• Given text:
____

By Sarah N. Lynch
WASHINGTON, Feb 27 (Reuters) - The U.S. Supreme Court on
Wednesday limited the authority of the Securities and Exchange
Commission to seek civil penalties over conduct that occurred
more than five years before investigators took action.
The nine-member court ruled by a unanimous vote that the
five-year clock for the government to act on fraud begins to
tick when the fraud occurs, not when it is discovered.
Wednesday's decision is a defeat for securities regulators,
who would have benefited from a favorable ruling because it
could have bought them more time to bring complex cases,
including cases springing from the 2007-2009 financial crisis.
The decision has implications beyond the SEC because the
five-year statute of limitations applies to civil actions by
numerous government agencies, from the Federal Trade Commission
to the Social Security Administration.
At the same time, though, the SEC and other agencies can
still ask defendants for voluntary suspensions of the statute of
limitations, which defendants often grant in hopes of leniency.

____

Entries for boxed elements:
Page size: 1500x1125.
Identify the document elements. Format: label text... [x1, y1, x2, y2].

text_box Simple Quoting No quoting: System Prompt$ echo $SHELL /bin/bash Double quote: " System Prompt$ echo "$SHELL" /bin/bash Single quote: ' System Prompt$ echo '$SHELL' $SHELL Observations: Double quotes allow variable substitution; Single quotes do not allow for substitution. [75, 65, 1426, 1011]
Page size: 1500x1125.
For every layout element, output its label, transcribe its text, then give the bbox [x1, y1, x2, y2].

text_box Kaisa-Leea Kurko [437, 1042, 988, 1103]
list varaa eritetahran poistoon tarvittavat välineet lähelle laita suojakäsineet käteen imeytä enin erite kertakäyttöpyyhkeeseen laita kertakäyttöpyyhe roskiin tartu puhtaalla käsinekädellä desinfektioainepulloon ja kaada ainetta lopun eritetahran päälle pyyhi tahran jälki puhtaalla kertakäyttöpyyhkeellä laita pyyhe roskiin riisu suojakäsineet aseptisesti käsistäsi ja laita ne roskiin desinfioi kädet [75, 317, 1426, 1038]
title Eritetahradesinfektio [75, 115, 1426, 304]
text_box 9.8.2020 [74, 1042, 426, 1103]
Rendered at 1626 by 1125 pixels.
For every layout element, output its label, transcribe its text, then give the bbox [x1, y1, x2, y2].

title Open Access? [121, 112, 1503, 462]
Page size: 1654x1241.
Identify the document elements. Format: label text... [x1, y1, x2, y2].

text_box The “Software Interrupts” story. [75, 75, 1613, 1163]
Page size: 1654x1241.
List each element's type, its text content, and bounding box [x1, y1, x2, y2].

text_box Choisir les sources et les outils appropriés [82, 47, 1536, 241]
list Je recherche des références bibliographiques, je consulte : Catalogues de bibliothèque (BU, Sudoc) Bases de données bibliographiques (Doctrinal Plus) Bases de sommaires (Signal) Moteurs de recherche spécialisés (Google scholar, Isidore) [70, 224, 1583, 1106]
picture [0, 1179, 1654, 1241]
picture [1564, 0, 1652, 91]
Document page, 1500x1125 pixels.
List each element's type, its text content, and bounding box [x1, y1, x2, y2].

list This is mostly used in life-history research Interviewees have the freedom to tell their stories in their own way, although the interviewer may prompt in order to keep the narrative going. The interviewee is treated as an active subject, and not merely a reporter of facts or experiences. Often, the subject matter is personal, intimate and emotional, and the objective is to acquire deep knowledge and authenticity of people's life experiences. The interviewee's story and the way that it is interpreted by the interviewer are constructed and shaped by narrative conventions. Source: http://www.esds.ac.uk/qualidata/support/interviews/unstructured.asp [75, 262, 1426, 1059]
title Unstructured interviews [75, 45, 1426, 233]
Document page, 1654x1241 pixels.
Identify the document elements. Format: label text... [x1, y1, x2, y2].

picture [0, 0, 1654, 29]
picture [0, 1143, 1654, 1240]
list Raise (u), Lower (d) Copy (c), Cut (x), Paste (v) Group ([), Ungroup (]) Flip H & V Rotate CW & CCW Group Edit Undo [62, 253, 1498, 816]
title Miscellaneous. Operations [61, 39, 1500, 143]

____

• To do:
1/ Answer these questions using the article on the Supreme Court's SEC ruling.
(a) By what vote did the court rule?
(b) Which two agencies besides the SEC are named as also covered by the five-year statute of limitations?
(c) What can the SEC and other agencies still ask defendants for?
2/ Continue the article on the Supreme Court's SEC ruling from its final sentence.

• Outputs by task:
1/
(a) A unanimous vote of the nine-member court.
(b) The Federal Trade Commission and the Social Security Administration.
(c) Voluntary suspensions of the statute of limitations.

2/
Also, the restriction applies to monetary penalties, not to
the SEC's ability to recovery of ill-gotten gains and
injunctions.
The case marks a victory for mutual fund manager Marc
Gabelli and colleague Bruce Alpert, whom the SEC claimed allowed
a firm now known as Headstart Advisers Ltd to conduct hundreds
of "market-timing" trades. Such trades involve rapid trading to
exploit market or price inefficiencies.
The practice, while not illegal, is considered improper. The
SEC alleged they engaged in market-timing trades without
properly disclosing it to board directors and other investors.
Gabelli and Alpert, who deny any wrongdoing, said the clock
for enforcement action starts to tick when the alleged act
occurred. The SEC said it starts when the agency is reasonably
able to detect fraud.
In an e-mailed statement, Gabelli and Alpert's lead counsel,
Lewis Liman of Cleary Gottlieb Steen & Hamilton, praised the
high court's decision. "We are gratified that the court has
upheld the plain language of the statute and affirmed a
bright-line standard for the time the government has to bring a
civil penalty action," he said.
SEC spokesman John Nester said the agency is reviewing the
decision, but does not expect it to have an immediate impact on
its ability to hold violators accountable.
"This ruling pertains only to penalties and does not
restrict our ability to strip violators of their unlawful
financial gains or bar them from the securities industry when
necessary to protect investors," Nester said in a statement.
He added that the court also "left open" whether the agency
can pursue penalties after five years in cases where
law-breakers conceal their conduct, such as through false
filings with the commission.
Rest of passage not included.